Buses ferrying athletes around would also be fuelled by hydrogen, and refilled from special stations.
The report comes after Toyota Motor last month rolled out the world's first mass-market fuel-cell car in Japan.
Hydrogen power is classed as clean energy because it produces only water as a by-product at the point of use.
The athletes' village will be located in Tokyo's Harumi waterfront area and will be temporary home to around 17,000 people during the Games.
Once the Games are over, it will be converted into a town with a population about 10,000, the Yomiuri said.
The contract for planning the village will be awarded to a private company by the end of March, the paper reported, with the use of hydrogen a condition for application.
Despite its abundancy, hydrogen does not occur naturally as a gas and needs to be extracted from compounds. The Yomiuri noted that production of a large quantity of hydrogen was challenging.
"Realisation of a hydrogen-based society is an important goal for resource-poor Japan and would lead to curbing of greenhouse gases," Takeo Kikkawa, commerce and management professor at Hitotsubashi University in Tokyo, told the paper.
"There are not a small number of technical tasks but the Tokyo Olympics is a big chance to realise it. As the athletes village is built from scratch, it would be an ideal large-scale experiment," he said.

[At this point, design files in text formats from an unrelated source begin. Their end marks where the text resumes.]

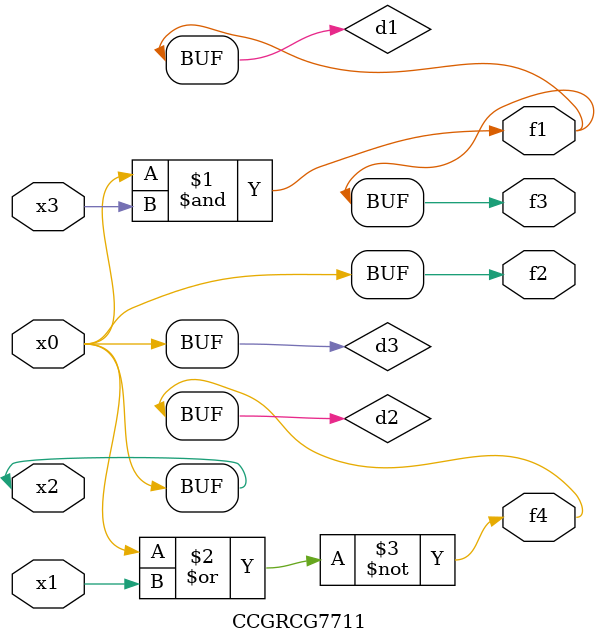
<source format=v>
module CCGRCG7711(
	input x0, x1, x2, x3,
	output f1, f2, f3, f4
);

	wire d1, d2, d3;

	and (d1, x2, x3);
	nor (d2, x0, x1);
	buf (d3, x0, x2);
	assign f1 = d1;
	assign f2 = d3;
	assign f3 = d1;
	assign f4 = d2;
endmodule

</source>
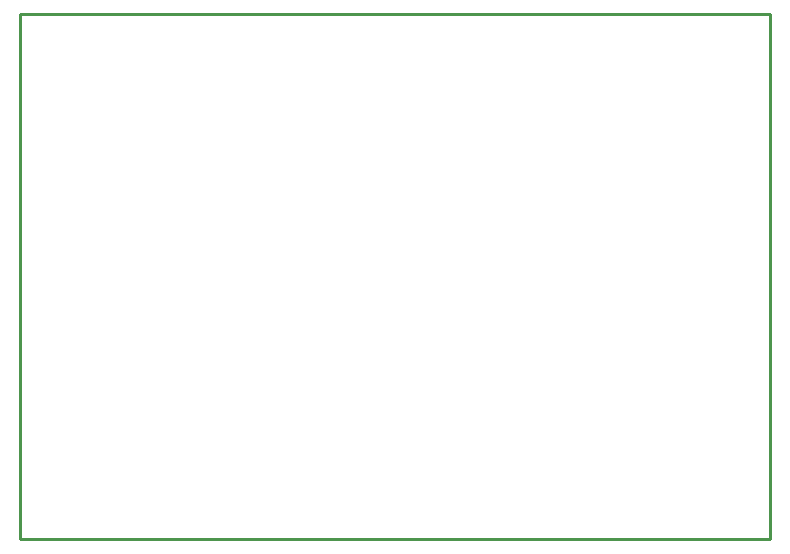
<source format=gbr>
G04 start of page 4 for group 2 idx 2 *
G04 Title: (unknown), outline *
G04 Creator: pcb 20110918 *
G04 CreationDate: Tue 05 Jan 2016 03:28:34 AM GMT UTC *
G04 For: railfan *
G04 Format: Gerber/RS-274X *
G04 PCB-Dimensions: 250000 175000 *
G04 PCB-Coordinate-Origin: lower left *
%MOIN*%
%FSLAX25Y25*%
%LNOUTLINE*%
%ADD71C,0.0100*%
G54D71*X0Y175000D02*X250000D01*
Y0D01*
X0D01*
Y175000D01*
M02*

</source>
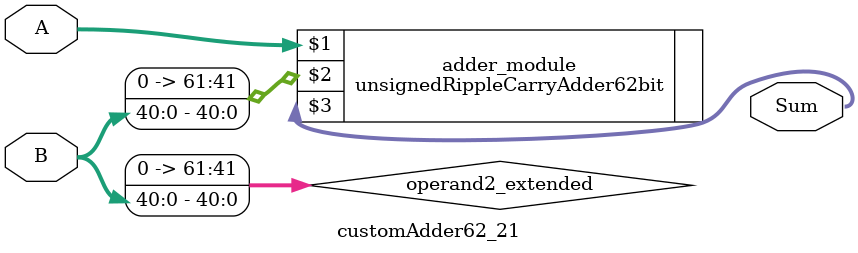
<source format=v>
module customAdder62_21(
                        input [61 : 0] A,
                        input [40 : 0] B,
                        
                        output [62 : 0] Sum
                );

        wire [61 : 0] operand2_extended;
        
        assign operand2_extended =  {21'b0, B};
        
        unsignedRippleCarryAdder62bit adder_module(
            A,
            operand2_extended,
            Sum
        );
        
        endmodule
        
</source>
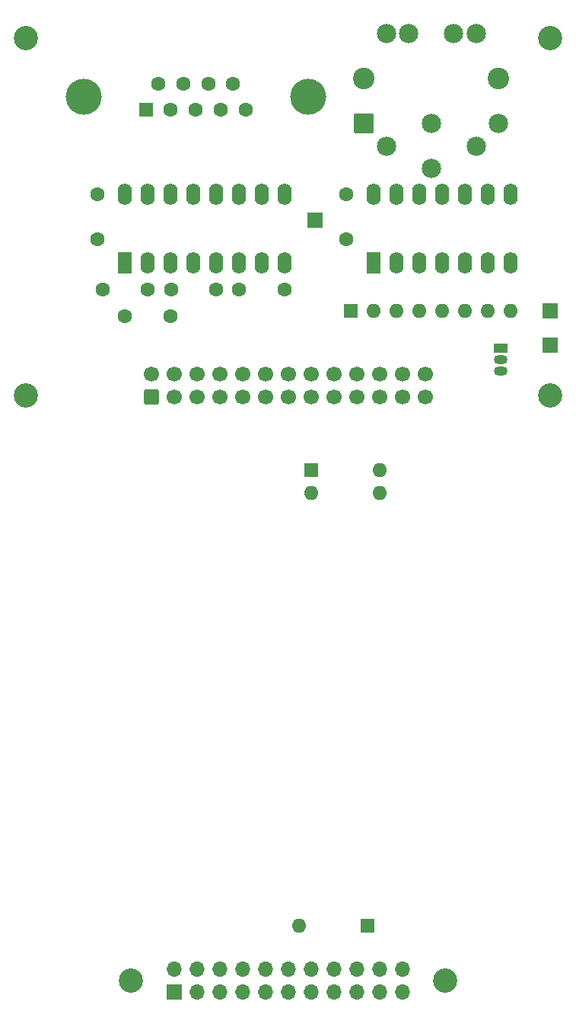
<source format=gbr>
%TF.GenerationSoftware,KiCad,Pcbnew,7.0.9*%
%TF.CreationDate,2024-02-17T15:53:24+01:00*%
%TF.ProjectId,kim-1-aux-card,6b696d2d-312d-4617-9578-2d636172642e,rev?*%
%TF.SameCoordinates,Original*%
%TF.FileFunction,Soldermask,Top*%
%TF.FilePolarity,Negative*%
%FSLAX46Y46*%
G04 Gerber Fmt 4.6, Leading zero omitted, Abs format (unit mm)*
G04 Created by KiCad (PCBNEW 7.0.9) date 2024-02-17 15:53:24*
%MOMM*%
%LPD*%
G01*
G04 APERTURE LIST*
G04 Aperture macros list*
%AMRoundRect*
0 Rectangle with rounded corners*
0 $1 Rounding radius*
0 $2 $3 $4 $5 $6 $7 $8 $9 X,Y pos of 4 corners*
0 Add a 4 corners polygon primitive as box body*
4,1,4,$2,$3,$4,$5,$6,$7,$8,$9,$2,$3,0*
0 Add four circle primitives for the rounded corners*
1,1,$1+$1,$2,$3*
1,1,$1+$1,$4,$5*
1,1,$1+$1,$6,$7*
1,1,$1+$1,$8,$9*
0 Add four rect primitives between the rounded corners*
20,1,$1+$1,$2,$3,$4,$5,0*
20,1,$1+$1,$4,$5,$6,$7,0*
20,1,$1+$1,$6,$7,$8,$9,0*
20,1,$1+$1,$8,$9,$2,$3,0*%
G04 Aperture macros list end*
%ADD10C,2.400000*%
%ADD11RoundRect,0.102000X0.975000X0.975000X-0.975000X0.975000X-0.975000X-0.975000X0.975000X-0.975000X0*%
%ADD12C,2.154000*%
%ADD13C,2.700000*%
%ADD14C,4.000000*%
%ADD15R,1.600000X1.600000*%
%ADD16C,1.600000*%
%ADD17R,1.500000X1.050000*%
%ADD18O,1.500000X1.050000*%
%ADD19R,1.600000X2.400000*%
%ADD20O,1.600000X2.400000*%
%ADD21O,1.600000X1.600000*%
%ADD22RoundRect,0.250000X0.600000X-0.600000X0.600000X0.600000X-0.600000X0.600000X-0.600000X-0.600000X0*%
%ADD23C,1.700000*%
%ADD24R,1.700000X1.700000*%
%ADD25O,1.700000X1.700000*%
G04 APERTURE END LIST*
D10*
%TO.C,J3*%
X165400000Y-47590000D03*
X150400000Y-47590000D03*
D11*
X150400000Y-52590000D03*
D12*
X152900000Y-55090000D03*
X157900000Y-52590000D03*
X162900000Y-55090000D03*
X165400000Y-52590000D03*
X157900000Y-57590000D03*
X162900000Y-42590000D03*
X160400000Y-42590000D03*
X155400000Y-42590000D03*
X152900000Y-42590000D03*
%TD*%
D13*
%TO.C,REF\u002A\u002A*%
X112780000Y-82770000D03*
%TD*%
D14*
%TO.C,J7*%
X144180000Y-49600331D03*
X119180000Y-49600331D03*
D15*
X126140000Y-51020331D03*
D16*
X128910000Y-51020331D03*
X131680000Y-51020331D03*
X134450000Y-51020331D03*
X137220000Y-51020331D03*
X127525000Y-48180331D03*
X130295000Y-48180331D03*
X133065000Y-48180331D03*
X135835000Y-48180331D03*
%TD*%
D17*
%TO.C,Q1*%
X165610000Y-77560000D03*
D18*
X165610000Y-78830000D03*
X165610000Y-80100000D03*
%TD*%
D13*
%TO.C,REF\u002A\u002A*%
X171120000Y-43040000D03*
%TD*%
D16*
%TO.C,C2*%
X123830000Y-74010000D03*
X128830000Y-74010000D03*
%TD*%
%TO.C,C6*%
X136530000Y-71010000D03*
X141530000Y-71010000D03*
%TD*%
D13*
%TO.C,REF\u002A\u002A*%
X171120000Y-82770000D03*
%TD*%
%TO.C,REF\u002A\u002A*%
X159410000Y-147800000D03*
%TD*%
D19*
%TO.C,U1*%
X151450000Y-68060000D03*
D20*
X153990000Y-68060000D03*
X156530000Y-68060000D03*
X159070000Y-68060000D03*
X161610000Y-68060000D03*
X164150000Y-68060000D03*
X166690000Y-68060000D03*
X166690000Y-60440000D03*
X164150000Y-60440000D03*
X161610000Y-60440000D03*
X159070000Y-60440000D03*
X156530000Y-60440000D03*
X153990000Y-60440000D03*
X151450000Y-60440000D03*
%TD*%
D15*
%TO.C,SW1*%
X150820000Y-141700000D03*
D21*
X143200000Y-141700000D03*
%TD*%
D16*
%TO.C,C3*%
X120780000Y-60440000D03*
X120780000Y-65440000D03*
%TD*%
D22*
%TO.C,J2*%
X126710000Y-82920000D03*
D23*
X126710000Y-80380000D03*
X129250000Y-82920000D03*
X129250000Y-80380000D03*
X131790000Y-82920000D03*
X131790000Y-80380000D03*
X134330000Y-82920000D03*
X134330000Y-80380000D03*
X136870000Y-82920000D03*
X136870000Y-80380000D03*
X139410000Y-82920000D03*
X139410000Y-80380000D03*
X141950000Y-82920000D03*
X141950000Y-80380000D03*
X144490000Y-82920000D03*
X144490000Y-80380000D03*
X147030000Y-82920000D03*
X147030000Y-80380000D03*
X149570000Y-82920000D03*
X149570000Y-80380000D03*
X152110000Y-82920000D03*
X152110000Y-80380000D03*
X154650000Y-82920000D03*
X154650000Y-80380000D03*
X157190000Y-82920000D03*
X157190000Y-80380000D03*
%TD*%
D16*
%TO.C,C4*%
X128990000Y-71010000D03*
X133990000Y-71010000D03*
%TD*%
D15*
%TO.C,RN1*%
X148910000Y-73380000D03*
D21*
X151450000Y-73380000D03*
X153990000Y-73380000D03*
X156530000Y-73380000D03*
X159070000Y-73380000D03*
X161610000Y-73380000D03*
X164150000Y-73380000D03*
X166690000Y-73380000D03*
%TD*%
D15*
%TO.C,SW2*%
X144490000Y-91110000D03*
D21*
X144490000Y-93650000D03*
X152110000Y-93650000D03*
X152110000Y-91110000D03*
%TD*%
D16*
%TO.C,C5*%
X121370000Y-71010000D03*
X126370000Y-71010000D03*
%TD*%
%TO.C,C1*%
X148400000Y-60440000D03*
X148400000Y-65440000D03*
%TD*%
D13*
%TO.C,REF\u002A\u002A*%
X124490000Y-147800000D03*
%TD*%
%TO.C,REF\u002A\u002A*%
X112780000Y-43040000D03*
%TD*%
D19*
%TO.C,U2*%
X123830000Y-68060000D03*
D20*
X126370000Y-68060000D03*
X128910000Y-68060000D03*
X131450000Y-68060000D03*
X133990000Y-68060000D03*
X136530000Y-68060000D03*
X139070000Y-68060000D03*
X141610000Y-68060000D03*
X141610000Y-60440000D03*
X139070000Y-60440000D03*
X136530000Y-60440000D03*
X133990000Y-60440000D03*
X131450000Y-60440000D03*
X128910000Y-60440000D03*
X126370000Y-60440000D03*
X123830000Y-60440000D03*
%TD*%
D24*
%TO.C,J5*%
X171120000Y-73380000D03*
%TD*%
%TO.C,J1*%
X129250000Y-149070000D03*
D25*
X129250000Y-146530000D03*
X131790000Y-149070000D03*
X131790000Y-146530000D03*
X134330000Y-149070000D03*
X134330000Y-146530000D03*
X136870000Y-149070000D03*
X136870000Y-146530000D03*
X139410000Y-149070000D03*
X139410000Y-146530000D03*
X141950000Y-149070000D03*
X141950000Y-146530000D03*
X144490000Y-149070000D03*
X144490000Y-146530000D03*
X147030000Y-149070000D03*
X147030000Y-146530000D03*
X149570000Y-149070000D03*
X149570000Y-146530000D03*
X152110000Y-149070000D03*
X152110000Y-146530000D03*
X154650000Y-149070000D03*
X154650000Y-146530000D03*
%TD*%
D24*
%TO.C,J6*%
X144980000Y-63330000D03*
%TD*%
%TO.C,J4*%
X171120000Y-77230000D03*
%TD*%
M02*

</source>
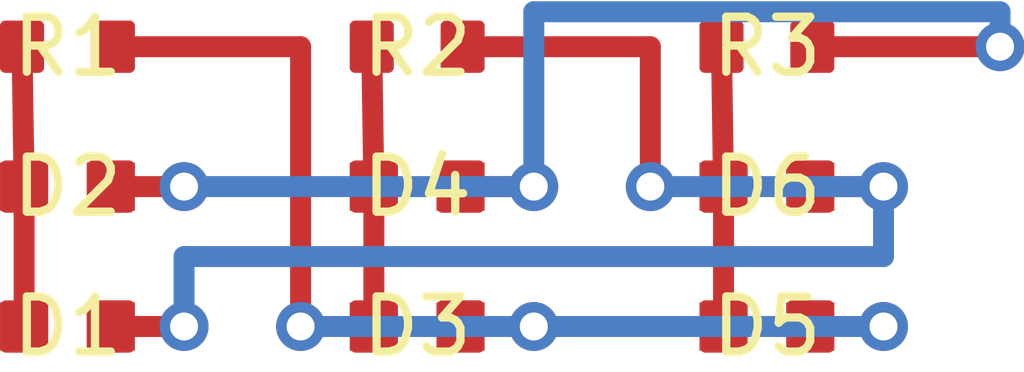
<source format=kicad_pcb>
(kicad_pcb (version 20221018) (generator SvgPcb)
(general
(thickness 1.6)
)
(paper "User" 297 210)
(layers
(0 "F.Cu" signal)
(31 "B.Cu" signal)
(36 "B.SilkS" user)
(37 "F.SilkS" user)
(38 "B.Mask" user)
(39 "F.Mask" user)
(44 "Edge.Cuts" user)
)
(setup
(pad_to_mask_clearance 0)
)
(net 0 "")
(segment (start 0.787 210.000) (end 2.117 210.000) (width 0.381) (layer "F.Cu") (net 0) (tstamp ae03ed69-0ff7-411b-85cd-1cf291f3a54c))
(segment (start 7.137 210.000) (end 8.467 210.000) (width 0.381) (layer "F.Cu") (net 0) (tstamp 96a4caa5-09f9-4da9-a597-dfc829393dc6))
(segment (start 13.487 210.000) (end 14.817 210.000) (width 0.381) (layer "F.Cu") (net 0) (tstamp 93bd74d1-8397-4e44-9fd5-44ef6193e041))
(segment (start 0.787 207.460) (end 2.117 207.460) (width 0.381) (layer "F.Cu") (net 0) (tstamp 111d9f74-5614-4ddf-a577-a63f44ec282a))
(segment (start 7.137 207.460) (end 8.467 207.460) (width 0.381) (layer "F.Cu") (net 0) (tstamp cb88694d-3ece-4094-9f4b-6ceb84594a59))
(segment (start 13.487 207.460) (end 14.817 207.460) (width 0.381) (layer "F.Cu") (net 0) (tstamp 413e3eb8-6586-42ff-a82a-97f9bb3f73ca))
(segment (start 0.825 204.920) (end 4.233 204.920) (width 0.381) (layer "F.Cu") (net 0) (tstamp 47004f32-7c8d-4a36-981c-c021f99fe042))
(segment (start 4.233 204.920) (end 4.233 210.000) (width 0.381) (layer "F.Cu") (net 0) (tstamp cc3f4e93-4d5c-4092-b8df-9e02a13d6312))
(segment (start 7.175 204.920) (end 10.583 204.920) (width 0.381) (layer "F.Cu") (net 0) (tstamp 61c04562-6b8f-46d3-9f80-594660ccffc2))
(segment (start 10.583 204.920) (end 10.583 207.460) (width 0.381) (layer "F.Cu") (net 0) (tstamp 87c55f85-e959-4f40-a938-62e1d98271f4))
(segment (start 13.525 204.920) (end 16.933 204.920) (width 0.381) (layer "F.Cu") (net 0) (tstamp d4dd5d75-5c97-4ea5-ab0d-2460e784d83e))
(segment (start -0.787 210.000) (end -0.787 207.460) (width 0.381) (layer "F.Cu") (net 0) (tstamp 6beeb5fb-a422-4322-ba04-a8ba5cd25d52))
(segment (start -0.787 207.460) (end -0.825 204.920) (width 0.381) (layer "F.Cu") (net 0) (tstamp abe43cb9-f19e-47ce-a523-6838ca50f661))
(segment (start 5.563 210.000) (end 5.563 207.460) (width 0.381) (layer "F.Cu") (net 0) (tstamp 9a1a882d-4bf2-43d6-b1bf-097b496780cd))
(segment (start 5.563 207.460) (end 5.525 204.920) (width 0.381) (layer "F.Cu") (net 0) (tstamp 0bfe886b-580a-4c1a-a493-0ae575e50c5b))
(segment (start 11.912 210.000) (end 11.912 207.460) (width 0.381) (layer "F.Cu") (net 0) (tstamp 8f015c08-da1d-4bbd-a7bf-3f39ec99e47e))
(segment (start 11.912 207.460) (end 11.875 204.920) (width 0.381) (layer "F.Cu") (net 0) (tstamp 4c5866d7-bf70-4b0b-976c-a8fc6dcda6d6))
(segment (start 2.117 210.000) (end 2.117 210.000) (width 0.381) (layer "B.Cu") (net 0) (tstamp b1726ece-3f61-4f39-81c4-e9913e5201fe))
(segment (start 8.467 210.000) (end 14.817 210.000) (width 0.381) (layer "B.Cu") (net 0) (tstamp d242b1bc-343b-4006-a504-e3fd5cbfbd0d))
(segment (start 2.117 207.460) (end 8.467 207.460) (width 0.381) (layer "B.Cu") (net 0) (tstamp 7f489544-4a04-460e-81e9-a51b71fb75f8))
(segment (start 14.817 207.460) (end 14.817 207.460) (width 0.381) (layer "B.Cu") (net 0) (tstamp 0cf448c2-7bc9-4ae7-91f8-ca9b23663fa4))
(segment (start 2.117 210.000) (end 2.117 208.730) (width 0.381) (layer "B.Cu") (net 0) (tstamp 9907409a-93ea-4513-9939-8187e2ccbef0))
(segment (start 2.117 208.730) (end 14.817 208.730) (width 0.381) (layer "B.Cu") (net 0) (tstamp 5df52990-a9fe-4c13-8b0e-2fae1196c263))
(segment (start 14.817 208.730) (end 14.817 207.460) (width 0.381) (layer "B.Cu") (net 0) (tstamp 986a318a-0ee6-4f80-a4dd-1cb553bec04b))
(segment (start 4.233 210.000) (end 8.467 210.000) (width 0.381) (layer "B.Cu") (net 0) (tstamp d53ec793-0aba-4e52-a0e5-b0f73cdc32a6))
(segment (start 10.583 207.460) (end 14.817 207.460) (width 0.381) (layer "B.Cu") (net 0) (tstamp 562f1107-6577-4bb1-ad1e-9663c89229a7))
(segment (start 16.933 204.920) (end 16.933 204.285) (width 0.381) (layer "B.Cu") (net 0) (tstamp a7c2a52d-d385-4f42-b555-43c3bc8406fa))
(segment (start 16.933 204.285) (end 8.467 204.285) (width 0.381) (layer "B.Cu") (net 0) (tstamp 60c270d2-6676-4e32-863c-7b03bbe2f491))
(segment (start 8.467 204.285) (end 8.467 207.460) (width 0.381) (layer "B.Cu") (net 0) (tstamp 5dc2de11-c0c2-4689-b7bc-7322e6347897))
(footprint "SvgPcb:D1" (layer "F.Cu") (at 0.000 210.000 0))
(footprint "SvgPcb:D3" (layer "F.Cu") (at 6.350 210.000 0))
(footprint "SvgPcb:D5" (layer "F.Cu") (at 12.700 210.000 0))
(footprint "SvgPcb:D2" (layer "F.Cu") (at 0.000 207.460 0))
(footprint "SvgPcb:D4" (layer "F.Cu") (at 6.350 207.460 0))
(footprint "SvgPcb:D6" (layer "F.Cu") (at 12.700 207.460 0))
(footprint "SvgPcb:R1" (layer "F.Cu") (at 0.000 204.920 0))
(footprint "SvgPcb:R2" (layer "F.Cu") (at 6.350 204.920 0))
(footprint "SvgPcb:R3" (layer "F.Cu") (at 12.700 204.920 0))
(via (at 2.117 210.000) (size 0.889) (drill 0.508) (layers "F.Cu" "B.Cu") (net 0) (tstamp _QODKY6KH))
(via (at 8.467 210.000) (size 0.889) (drill 0.508) (layers "F.Cu" "B.Cu") (net 0) (tstamp _o3j2iRpn))
(via (at 14.817 210.000) (size 0.889) (drill 0.508) (layers "F.Cu" "B.Cu") (net 0) (tstamp _AbreHaWV))
(via (at 2.117 207.460) (size 0.889) (drill 0.508) (layers "F.Cu" "B.Cu") (net 0) (tstamp _XmWjrMqW))
(via (at 8.467 207.460) (size 0.889) (drill 0.508) (layers "F.Cu" "B.Cu") (net 0) (tstamp _r00bZdlB))
(via (at 14.817 207.460) (size 0.889) (drill 0.508) (layers "F.Cu" "B.Cu") (net 0) (tstamp _ZBxzS6L8))
(via (at 4.233 210.000) (size 0.889) (drill 0.508) (layers "F.Cu" "B.Cu") (net 0) (tstamp _BsaELfex))
(via (at 10.583 207.460) (size 0.889) (drill 0.508) (layers "F.Cu" "B.Cu") (net 0) (tstamp _3iuUNGjR))
(via (at 16.933 204.920) (size 0.889) (drill 0.508) (layers "F.Cu" "B.Cu") (net 0) (tstamp _LpXrc0PY))
)
</source>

The Tokyo government said it was not immediately able to confirm the report but noted the city's long-term policy goals included "promotion of smart energy".
"The athletes village aims to realise a model city for smart energy," the city said in a report titled 'Long-Term Vision for Tokyo' released last month.
The village should "show domestically and internationally what a city with sustainable growth would be like through such measures as use of hydrogen energy," it said.